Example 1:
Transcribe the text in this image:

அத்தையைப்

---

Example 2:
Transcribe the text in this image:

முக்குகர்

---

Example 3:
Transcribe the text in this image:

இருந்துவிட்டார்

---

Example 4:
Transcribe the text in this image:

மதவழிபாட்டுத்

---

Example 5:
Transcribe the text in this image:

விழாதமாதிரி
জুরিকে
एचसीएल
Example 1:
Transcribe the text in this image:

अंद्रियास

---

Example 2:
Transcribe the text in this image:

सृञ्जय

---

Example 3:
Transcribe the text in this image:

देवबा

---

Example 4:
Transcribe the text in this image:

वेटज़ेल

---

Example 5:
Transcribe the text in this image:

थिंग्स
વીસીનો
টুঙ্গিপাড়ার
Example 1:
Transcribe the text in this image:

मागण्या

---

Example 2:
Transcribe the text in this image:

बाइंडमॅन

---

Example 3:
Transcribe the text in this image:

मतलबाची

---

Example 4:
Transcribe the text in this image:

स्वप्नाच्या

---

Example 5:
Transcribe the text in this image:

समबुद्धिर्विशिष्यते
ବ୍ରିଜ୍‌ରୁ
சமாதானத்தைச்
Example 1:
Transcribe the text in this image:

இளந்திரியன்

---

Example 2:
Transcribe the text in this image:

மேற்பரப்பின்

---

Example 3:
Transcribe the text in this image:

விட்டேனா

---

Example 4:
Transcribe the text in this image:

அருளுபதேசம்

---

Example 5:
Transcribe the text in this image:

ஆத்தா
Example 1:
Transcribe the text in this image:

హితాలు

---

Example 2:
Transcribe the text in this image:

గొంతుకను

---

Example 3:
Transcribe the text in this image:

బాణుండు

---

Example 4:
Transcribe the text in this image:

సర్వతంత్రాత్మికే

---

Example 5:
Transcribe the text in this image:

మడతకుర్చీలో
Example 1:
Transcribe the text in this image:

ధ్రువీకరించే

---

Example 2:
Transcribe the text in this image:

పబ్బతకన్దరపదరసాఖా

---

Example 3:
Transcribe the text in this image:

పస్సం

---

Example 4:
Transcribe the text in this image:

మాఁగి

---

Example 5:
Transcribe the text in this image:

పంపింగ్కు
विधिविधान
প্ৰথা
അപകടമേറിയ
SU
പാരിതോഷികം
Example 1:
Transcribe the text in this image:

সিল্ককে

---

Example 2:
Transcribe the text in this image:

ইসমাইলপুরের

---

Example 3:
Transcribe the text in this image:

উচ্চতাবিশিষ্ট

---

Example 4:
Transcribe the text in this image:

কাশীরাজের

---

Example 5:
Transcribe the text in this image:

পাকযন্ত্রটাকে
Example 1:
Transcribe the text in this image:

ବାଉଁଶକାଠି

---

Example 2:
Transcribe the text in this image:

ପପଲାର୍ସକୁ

————

DIRECTION
Quote every word in the listing above, keeping the same order and spelling.

EXPECTED OUTPUT
Example 1:
Transcribe the text in this image:

அத்தையைப்

---

Example 2:
Transcribe the text in this image:

முக்குகர்

---

Example 3:
Transcribe the text in this image:

இருந்துவிட்டார்

---

Example 4:
Transcribe the text in this image:

மதவழிபாட்டுத்

---

Example 5:
Transcribe the text in this image:

விழாதமாதிரி
জুরিকে
एचसीएल
Example 1:
Transcribe the text in this image:

अंद्रियास

---

Example 2:
Transcribe the text in this image:

सृञ्जय

---

Example 3:
Transcribe the text in this image:

देवबा

---

Example 4:
Transcribe the text in this image:

वेटज़ेल

---

Example 5:
Transcribe the text in this image:

थिंग्स
વીસીનો
টুঙ্গিপাড়ার
Example 1:
Transcribe the text in this image:

मागण्या

---

Example 2:
Transcribe the text in this image:

बाइंडमॅन

---

Example 3:
Transcribe the text in this image:

मतलबाची

---

Example 4:
Transcribe the text in this image:

स्वप्नाच्या

---

Example 5:
Transcribe the text in this image:

समबुद्धिर्विशिष्यते
ବ୍ରିଜ୍‌ରୁ
சமாதானத்தைச்
Example 1:
Transcribe the text in this image:

இளந்திரியன்

---

Example 2:
Transcribe the text in this image:

மேற்பரப்பின்

---

Example 3:
Transcribe the text in this image:

விட்டேனா

---

Example 4:
Transcribe the text in this image:

அருளுபதேசம்

---

Example 5:
Transcribe the text in this image:

ஆத்தா
Example 1:
Transcribe the text in this image:

హితాలు

---

Example 2:
Transcribe the text in this image:

గొంతుకను

---

Example 3:
Transcribe the text in this image:

బాణుండు

---

Example 4:
Transcribe the text in this image:

సర్వతంత్రాత్మికే

---

Example 5:
Transcribe the text in this image:

మడతకుర్చీలో
Example 1:
Transcribe the text in this image:

ధ్రువీకరించే

---

Example 2:
Transcribe the text in this image:

పబ్బతకన్దరపదరసాఖా

---

Example 3:
Transcribe the text in this image:

పస్సం

---

Example 4:
Transcribe the text in this image:

మాఁగి

---

Example 5:
Transcribe the text in this image:

పంపింగ్కు
विधिविधान
প্ৰথা
അപകടമേറിയ
SU
പാരിതോഷികം
Example 1:
Transcribe the text in this image:

সিল্ককে

---

Example 2:
Transcribe the text in this image:

ইসমাইলপুরের

---

Example 3:
Transcribe the text in this image:

উচ্চতাবিশিষ্ট

---

Example 4:
Transcribe the text in this image:

কাশীরাজের

---

Example 5:
Transcribe the text in this image:

পাকযন্ত্রটাকে
Example 1:
Transcribe the text in this image:

ବାଉଁଶକାଠି

---

Example 2:
Transcribe the text in this image:

ପପଲାର୍ସକୁ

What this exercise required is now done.